New fireplace

What you see here is something we probably should have done years ago. Our old wood fireplace has today been replaced with a gas fireplace insert. This guy is an Avalon DVS GreenSmart Gas Insert, from North Country Stoves. The installers got this baby stuffed into the old fireplace in a day. Not bad, considering they had to run gas piping all around the house. Anyhow, the fireplace has a remote control, just like a TV. Only one channel, though. You can adjust the flame just like a volume control. Has a fan, and a thermostat, so you can set a temp, and let the fireplace keep the room temp at what you pick. The unit will run with no electricity, either, which for me was the deal maker. I couldn't see the point in getting something that wouldn't keep us warm if the power went out.

My loving wife has desired a gas fireplace for years, and we finally did decide to take the plunge. I really like wood fireplaces, but well, she doesn't. Admittedly, the ash and hassle of storing the wood is something I tend to forget about when thinking wood fireplace. Also, I must admit, even though we had a wood fireplace for what, 15 years, I never once cooked anything in it. So there goes that perceived benefit. Gas it is. I must say, it does look nice, and being able to point the remote at it and fire it up is nice, too. It should be sweet once Christmastime rolls around and it's getting below zero outside. Should have done this years ago, but at least by waiting we got the most energy-efficient unit available at this price range. We'll see if a warm fireplace hearth proves to be a kitty magnet.

Details on windows and trim

The paint on our window trim is Sherwin William 2058 Barcelona Beige, oil-based. The new windows were put in by Greatland Construction. VPI Quality Windows - Synergy - Vinyl Frame - Double Glazed Argon - LoweE(0.025) - ZF - VPI-A-24. Energy Performance Rating U-Factor 0.28. Solar Heat Gain Coefficient 0.19. Visible Transmittance 0.43.

The Thanksgiving No Hot Water Story

This is a story of No Hot Water. Over the last few days we had very little hot water. Our hot water system in the home has been a constant thorn in our sides, as it's entirely inadequate, and just, well, lame. We have a stainless steel tank which is heated by the same boiler which supplies our driveway melt system.

____________

▶ **TASK PROMPT**: Sum up the passage above about the fireplace, windows, and hot water in three sentences.

▶ **Stored records**:
____________

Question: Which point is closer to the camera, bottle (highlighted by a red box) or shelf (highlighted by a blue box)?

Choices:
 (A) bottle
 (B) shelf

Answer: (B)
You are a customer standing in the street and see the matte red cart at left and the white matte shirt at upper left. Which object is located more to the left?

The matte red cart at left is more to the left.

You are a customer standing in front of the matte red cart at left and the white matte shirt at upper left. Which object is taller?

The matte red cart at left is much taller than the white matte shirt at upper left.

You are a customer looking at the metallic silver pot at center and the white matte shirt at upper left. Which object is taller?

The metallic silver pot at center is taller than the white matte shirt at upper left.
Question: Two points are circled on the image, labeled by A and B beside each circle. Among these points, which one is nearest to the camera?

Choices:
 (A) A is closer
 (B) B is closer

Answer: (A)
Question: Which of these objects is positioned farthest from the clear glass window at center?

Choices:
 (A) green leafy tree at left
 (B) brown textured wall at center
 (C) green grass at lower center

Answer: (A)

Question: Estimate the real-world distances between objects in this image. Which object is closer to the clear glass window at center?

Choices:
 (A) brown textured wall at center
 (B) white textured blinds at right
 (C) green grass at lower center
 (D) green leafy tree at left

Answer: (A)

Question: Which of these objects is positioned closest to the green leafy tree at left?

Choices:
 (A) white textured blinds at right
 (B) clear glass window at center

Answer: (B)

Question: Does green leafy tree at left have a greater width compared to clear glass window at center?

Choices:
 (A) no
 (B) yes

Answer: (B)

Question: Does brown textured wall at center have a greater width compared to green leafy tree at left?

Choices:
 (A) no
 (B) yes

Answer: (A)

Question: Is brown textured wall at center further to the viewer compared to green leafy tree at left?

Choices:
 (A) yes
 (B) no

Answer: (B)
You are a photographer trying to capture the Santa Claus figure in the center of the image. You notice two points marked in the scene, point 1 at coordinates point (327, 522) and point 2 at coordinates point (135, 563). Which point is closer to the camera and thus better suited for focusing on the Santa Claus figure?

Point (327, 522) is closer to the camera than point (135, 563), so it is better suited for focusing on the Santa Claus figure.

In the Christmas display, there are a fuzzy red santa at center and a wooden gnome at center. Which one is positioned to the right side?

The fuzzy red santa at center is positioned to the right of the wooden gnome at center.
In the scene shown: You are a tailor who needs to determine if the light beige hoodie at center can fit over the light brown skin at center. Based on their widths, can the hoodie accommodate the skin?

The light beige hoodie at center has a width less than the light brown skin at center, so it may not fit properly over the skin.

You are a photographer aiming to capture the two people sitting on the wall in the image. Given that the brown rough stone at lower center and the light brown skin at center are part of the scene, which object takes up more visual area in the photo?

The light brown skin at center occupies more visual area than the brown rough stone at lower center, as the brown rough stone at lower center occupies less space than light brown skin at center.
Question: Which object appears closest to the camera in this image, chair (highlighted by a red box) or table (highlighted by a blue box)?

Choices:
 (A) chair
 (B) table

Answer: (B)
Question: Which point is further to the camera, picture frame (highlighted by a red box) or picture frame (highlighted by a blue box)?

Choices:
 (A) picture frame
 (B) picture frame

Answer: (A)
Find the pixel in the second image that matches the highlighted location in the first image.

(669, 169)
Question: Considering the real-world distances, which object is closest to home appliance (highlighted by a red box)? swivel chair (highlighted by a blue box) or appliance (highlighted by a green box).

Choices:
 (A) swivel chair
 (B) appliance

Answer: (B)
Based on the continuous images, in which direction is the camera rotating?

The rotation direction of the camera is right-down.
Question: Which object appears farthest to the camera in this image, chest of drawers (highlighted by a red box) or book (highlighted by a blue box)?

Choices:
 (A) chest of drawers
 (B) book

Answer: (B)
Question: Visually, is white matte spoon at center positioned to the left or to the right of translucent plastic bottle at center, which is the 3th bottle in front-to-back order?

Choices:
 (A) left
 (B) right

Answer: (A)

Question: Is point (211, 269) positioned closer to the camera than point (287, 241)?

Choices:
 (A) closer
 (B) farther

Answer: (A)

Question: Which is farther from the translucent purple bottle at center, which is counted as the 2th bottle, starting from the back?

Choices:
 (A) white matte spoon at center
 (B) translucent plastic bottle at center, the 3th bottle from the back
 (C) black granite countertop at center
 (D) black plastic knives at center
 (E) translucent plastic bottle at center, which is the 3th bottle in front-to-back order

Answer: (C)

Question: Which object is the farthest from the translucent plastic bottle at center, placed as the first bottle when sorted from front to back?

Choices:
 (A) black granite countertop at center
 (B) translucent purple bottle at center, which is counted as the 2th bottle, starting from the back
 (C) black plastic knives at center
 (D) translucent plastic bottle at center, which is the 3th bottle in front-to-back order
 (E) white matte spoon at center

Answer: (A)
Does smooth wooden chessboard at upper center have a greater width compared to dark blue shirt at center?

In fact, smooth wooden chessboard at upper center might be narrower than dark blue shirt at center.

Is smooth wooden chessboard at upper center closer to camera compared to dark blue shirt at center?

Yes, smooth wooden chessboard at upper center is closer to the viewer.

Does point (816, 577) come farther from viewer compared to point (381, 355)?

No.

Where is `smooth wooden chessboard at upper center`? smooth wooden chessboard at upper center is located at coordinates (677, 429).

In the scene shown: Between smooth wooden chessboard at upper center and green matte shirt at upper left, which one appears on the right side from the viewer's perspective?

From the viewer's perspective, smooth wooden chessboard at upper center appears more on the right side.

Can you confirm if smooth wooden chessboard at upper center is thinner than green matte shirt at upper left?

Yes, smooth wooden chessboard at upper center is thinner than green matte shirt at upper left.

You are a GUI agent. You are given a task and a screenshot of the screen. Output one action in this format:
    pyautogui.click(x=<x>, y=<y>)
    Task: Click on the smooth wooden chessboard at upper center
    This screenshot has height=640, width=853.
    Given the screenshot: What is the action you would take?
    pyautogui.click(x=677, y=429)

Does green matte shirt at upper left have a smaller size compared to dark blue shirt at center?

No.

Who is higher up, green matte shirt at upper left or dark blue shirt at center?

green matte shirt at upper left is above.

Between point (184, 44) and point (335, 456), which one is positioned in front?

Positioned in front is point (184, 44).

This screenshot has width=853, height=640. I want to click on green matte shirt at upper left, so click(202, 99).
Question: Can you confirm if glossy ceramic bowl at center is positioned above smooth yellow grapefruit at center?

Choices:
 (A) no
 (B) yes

____________

▶ **SOLUTION TO THIS PROBLEM**: An old wood fireplace was replaced in a single day with an Avalon DVS GreenSmart Gas Insert from North Country Stoves, which has a remote control, an adjustable flame, a fan, and a thermostat, and it runs without electricity. The writer's wife had wanted a gas fireplace for years, and although the writer likes wood fireplaces, the ash, the hassle of storing wood, and never once cooking in it made gas the choice. The passage also lists the window trim paint and the specifications of new VPI windows put in by Greatland Construction, and it begins a story about the home's inadequate hot water system, whose stainless steel tank is heated by the same boiler that supplies the driveway melt system.